Si bien ahora el profesor ve con buenos ojos una parte de los frutos que ha dejado la Constitución de 1991, como la apertura cultural o la promulgación de derechos étnico-territoriales, insiste en que en esta época hay que tener cuidado con el racismo encubierto, con las expresiones que siguen buscando jerarquizar a la sociedad por escalas de color en la piel y que encuentran pretextos desde cualquier postura política o social para estereotipar pueblos e imponerse por encima de la dignidad de las personas.
“Después de tantas experiencias y tanta sangre derramada, todavía en el inconsciente de muchas personas en el país está la imagen de que el hombre negro es feo, estúpido y deshonrado. Muntú Bantú habla de nuestra lucha para que nuestra humanidad sea vista como lo que es: algo normal e igual al resto de la población”, agrega el historiador.

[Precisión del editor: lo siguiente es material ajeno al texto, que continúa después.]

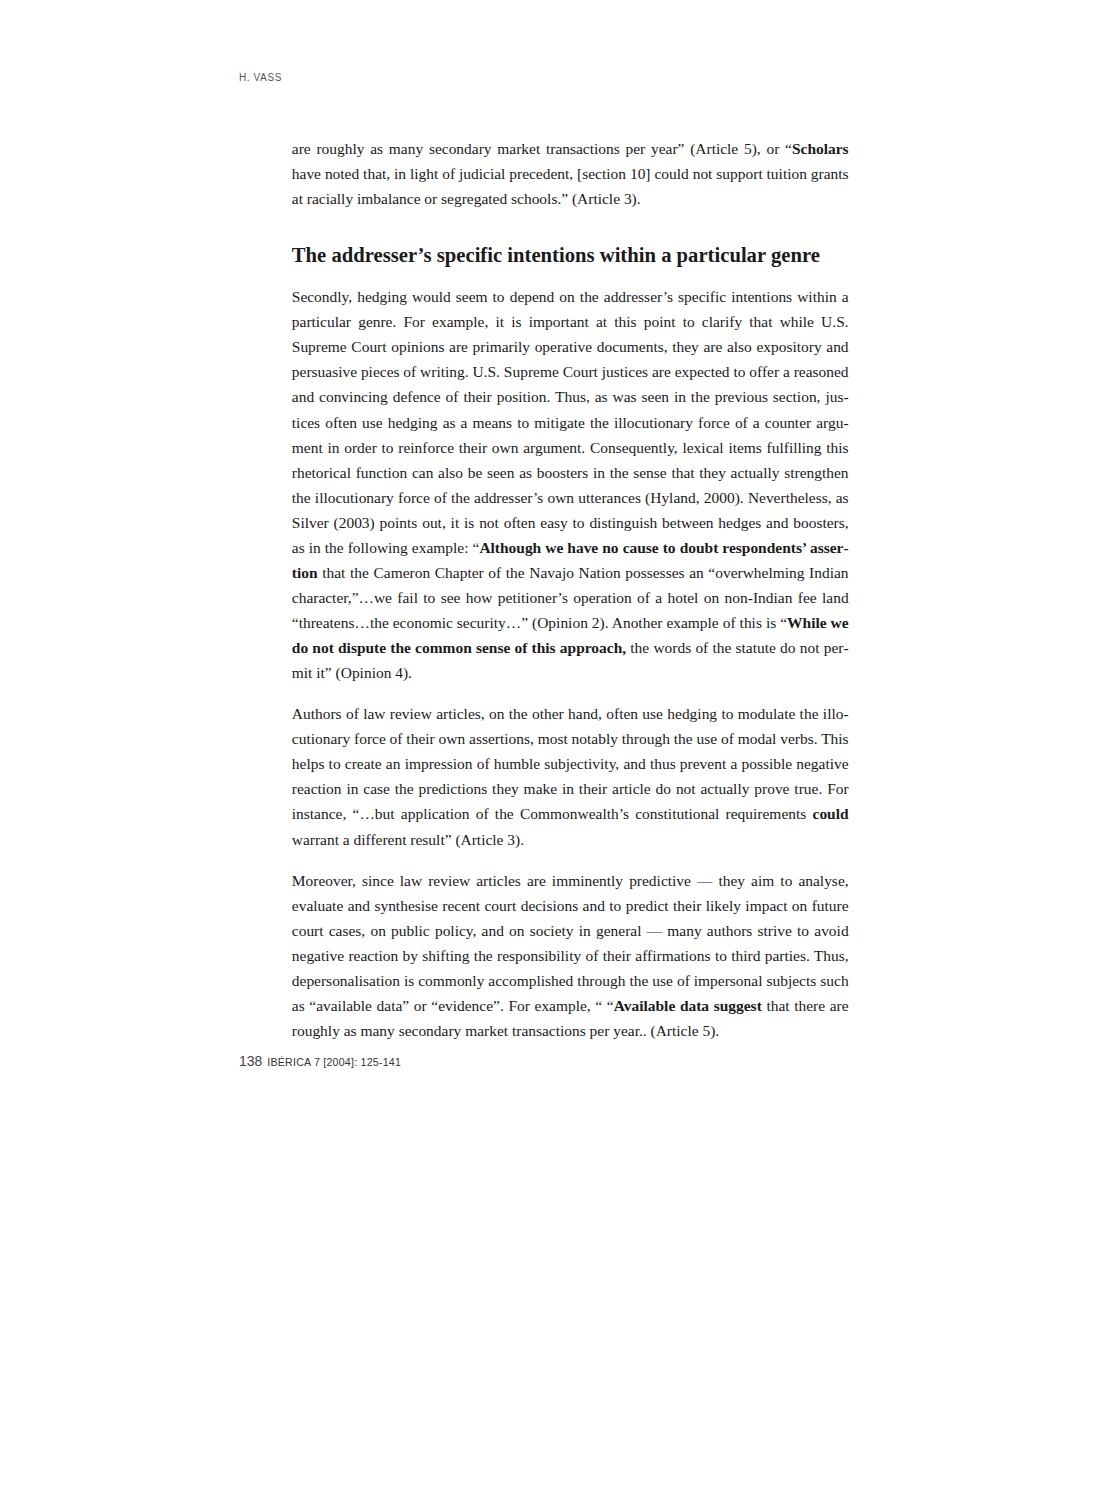H. VASS
are roughly as many secondary market transactions per year” (Article 5), or “Scholars have noted that, in light of judicial precedent, [section 10] could not support tuition grants at racially imbalance or segregated schools.” (Article 3).
The addresser’s specific intentions within a particular genre
Secondly, hedging would seem to depend on the addresser’s specific intentions within a particular genre. For example, it is important at this point to clarify that while U.S. Supreme Court opinions are primarily operative documents, they are also expository and persuasive pieces of writing. U.S. Supreme Court justices are expected to offer a reasoned and convincing defence of their position. Thus, as was seen in the previous section, justices often use hedging as a means to mitigate the illocutionary force of a counter argument in order to reinforce their own argument. Consequently, lexical items fulfilling this rhetorical function can also be seen as boosters in the sense that they actually strengthen the illocutionary force of the addresser’s own utterances (Hyland, 2000). Nevertheless, as Silver (2003) points out, it is not often easy to distinguish between hedges and boosters, as in the following example: “Although we have no cause to doubt respondents’ assertion that the Cameron Chapter of the Navajo Nation possesses an “overwhelming Indian character,”…we fail to see how petitioner’s operation of a hotel on non-Indian fee land “threatens…the economic security…” (Opinion 2). Another example of this is “While we do not dispute the common sense of this approach, the words of the statute do not permit it” (Opinion 4).
Authors of law review articles, on the other hand, often use hedging to modulate the illocutionary force of their own assertions, most notably through the use of modal verbs. This helps to create an impression of humble subjectivity, and thus prevent a possible negative reaction in case the predictions they make in their article do not actually prove true. For instance, “…but application of the Commonwealth’s constitutional requirements could warrant a different result” (Article 3).
Moreover, since law review articles are imminently predictive — they aim to analyse, evaluate and synthesise recent court decisions and to predict their likely impact on future court cases, on public policy, and on society in general — many authors strive to avoid negative reaction by shifting the responsibility of their affirmations to third parties. Thus, depersonalisation is commonly accomplished through the use of impersonal subjects such as “available data” or “evidence”. For example, “ “Available data suggest that there are roughly as many secondary market transactions per year.. (Article 5).
138 IBÉRICA 7 [2004]: 125-141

En los próximos meses, dependiendo de cómo avance la emergencia sanitaria por el coronavirus, las labores estarán concentradas en abrir dos salas nuevas en las que se ofrezcan un espacio y una puerta a la musicología afrocolombiana y a las expresiones feministas que se han desarrollado en sus pueblos. Mientras eso sucede, el objetivo será el de darle continuidad a la proyección de un pueblo, que al igual que otras minorías, ve las cicatrices del conflicto armado colombiano como la punta del iceberg de una historia hostil, que se ha tenido que reconstruir echando mano de iniciativas que propenden por el respeto, la identidad y visibilidad de la comunidad afrodescendiente.